WORK INSTRUCTION. Return every line of the records below unchanged, keeping their original order.

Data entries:
○ ○ ○ ○

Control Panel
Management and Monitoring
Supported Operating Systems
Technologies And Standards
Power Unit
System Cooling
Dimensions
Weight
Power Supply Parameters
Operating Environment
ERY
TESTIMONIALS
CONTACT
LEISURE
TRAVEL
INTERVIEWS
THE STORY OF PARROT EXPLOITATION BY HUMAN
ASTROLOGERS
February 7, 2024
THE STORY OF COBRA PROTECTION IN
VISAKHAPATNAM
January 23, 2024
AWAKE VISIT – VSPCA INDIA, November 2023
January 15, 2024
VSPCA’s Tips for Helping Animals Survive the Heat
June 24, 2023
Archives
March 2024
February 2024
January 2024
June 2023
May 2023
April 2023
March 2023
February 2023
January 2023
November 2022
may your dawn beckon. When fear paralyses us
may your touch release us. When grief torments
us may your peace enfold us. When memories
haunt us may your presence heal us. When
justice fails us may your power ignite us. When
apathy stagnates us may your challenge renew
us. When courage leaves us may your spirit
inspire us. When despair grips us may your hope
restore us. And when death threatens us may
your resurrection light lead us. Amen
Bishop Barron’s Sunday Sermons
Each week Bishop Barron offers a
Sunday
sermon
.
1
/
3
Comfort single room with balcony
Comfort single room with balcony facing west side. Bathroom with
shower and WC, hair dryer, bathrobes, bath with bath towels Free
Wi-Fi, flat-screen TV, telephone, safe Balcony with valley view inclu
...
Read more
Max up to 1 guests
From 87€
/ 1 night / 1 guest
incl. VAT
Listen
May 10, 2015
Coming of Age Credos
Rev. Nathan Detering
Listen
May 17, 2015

○ ○ ○ ○

PROBLEM SOLUTION.
Control Panel
Management and Monitoring
Supported Operating Systems
Technologies And Standards
Power Unit
System Cooling
Dimensions
Weight
Power Supply Parameters
Operating Environment
ERY
TESTIMONIALS
CONTACT
LEISURE
TRAVEL
INTERVIEWS
THE STORY OF PARROT EXPLOITATION BY HUMAN
ASTROLOGERS
February 7, 2024
THE STORY OF COBRA PROTECTION IN
VISAKHAPATNAM
January 23, 2024
AWAKE VISIT – VSPCA INDIA, November 2023
January 15, 2024
VSPCA’s Tips for Helping Animals Survive the Heat
June 24, 2023
Archives
March 2024
February 2024
January 2024
June 2023
May 2023
April 2023
March 2023
February 2023
January 2023
November 2022
may your dawn beckon. When fear paralyses us
may your touch release us. When grief torments
us may your peace enfold us. When memories
haunt us may your presence heal us. When
justice fails us may your power ignite us. When
apathy stagnates us may your challenge renew
us. When courage leaves us may your spirit
inspire us. When despair grips us may your hope
restore us. And when death threatens us may
your resurrection light lead us. Amen
Bishop Barron’s Sunday Sermons
Each week Bishop Barron offers a
Sunday
sermon
.
1
/
3
Comfort single room with balcony
Comfort single room with balcony facing west side. Bathroom with
shower and WC, hair dryer, bathrobes, bath with bath towels Free
Wi-Fi, flat-screen TV, telephone, safe Balcony with valley view inclu
...
Read more
Max up to 1 guests
From 87€
/ 1 night / 1 guest
incl. VAT
Listen
May 10, 2015
Coming of Age Credos
Rev. Nathan Detering
Listen
May 17, 2015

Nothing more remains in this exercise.